The suspension of disbelief required by kabuki is massive, making the possibility of a play failing to express its intended meanings always imminent. Rather than show you reality, kabuki tries to convey its most important messages in abstract and stylized portrayals of emotions, events and people — making it, as Tokyo's National Theater of Japan describes it, a "presentational" art rather than a "representational" one. Misunderstand the meaning of kabuki's actors and you are metaphorically left at sea.

This is most obvious in the genre's more historical or mythical stories. There the art form's regard for its own traditions (theater can take itself seriously, but kabuki is in a class of its own) can become so exaggerated that the merest suggestion of emotions, actions or relationships is expected to be enough to explain all. Luckily, with later plays from the Edo Period (1603-1867), this seems less important, as works from this time are more likely to be told in easily digestible sizes and to be about characters and situations that are simpler for modern audiences to relate to. Often, the plays feel like contemporary soap operas or sitcoms — combining the light touch of humor with the heavy tragedy of human misunderstandings, and imparting a ready moral.

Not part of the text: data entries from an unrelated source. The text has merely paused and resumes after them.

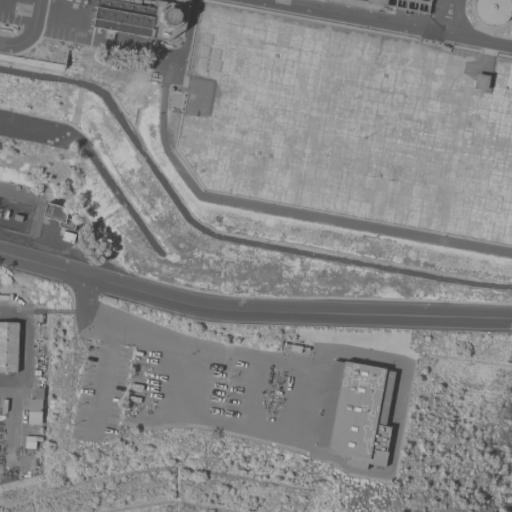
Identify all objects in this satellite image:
building: (492, 11)
road: (453, 18)
building: (125, 24)
road: (378, 24)
building: (56, 213)
road: (252, 312)
road: (26, 344)
building: (9, 348)
road: (107, 351)
road: (303, 389)
building: (35, 409)
building: (358, 414)
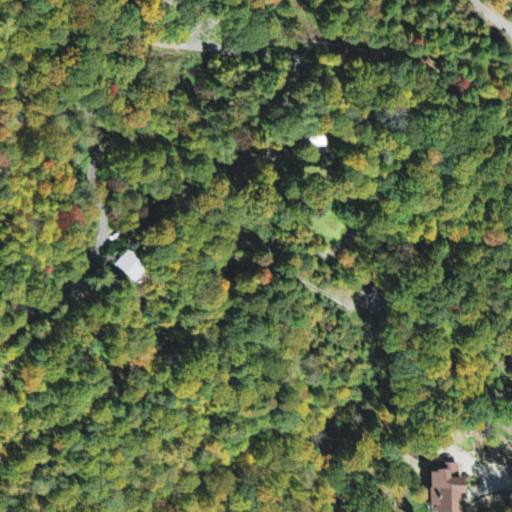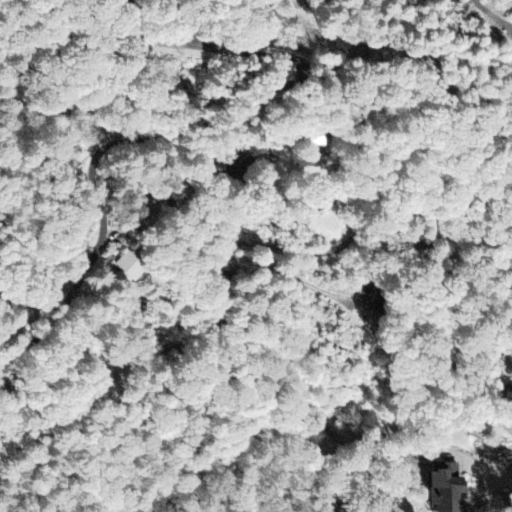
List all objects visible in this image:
road: (223, 12)
road: (116, 20)
road: (140, 138)
road: (234, 245)
road: (88, 391)
building: (443, 488)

"Edo Sodachi O-matsuri Sashichi (Sashichi the Fireman Brought up in Edo)," in the evening program at Tokyo's Kabuki-za through March 26, is a perfect example. Written in 1898, it is a scathing critique of the samurai system that kept people down because of the circumstances of their birth. It also is a fascinating depiction of a Japan in transition during late Edo, when merchants and civil servants started to rival the aristocratic samurai classes in stature and reach but were not quite able to exceed them.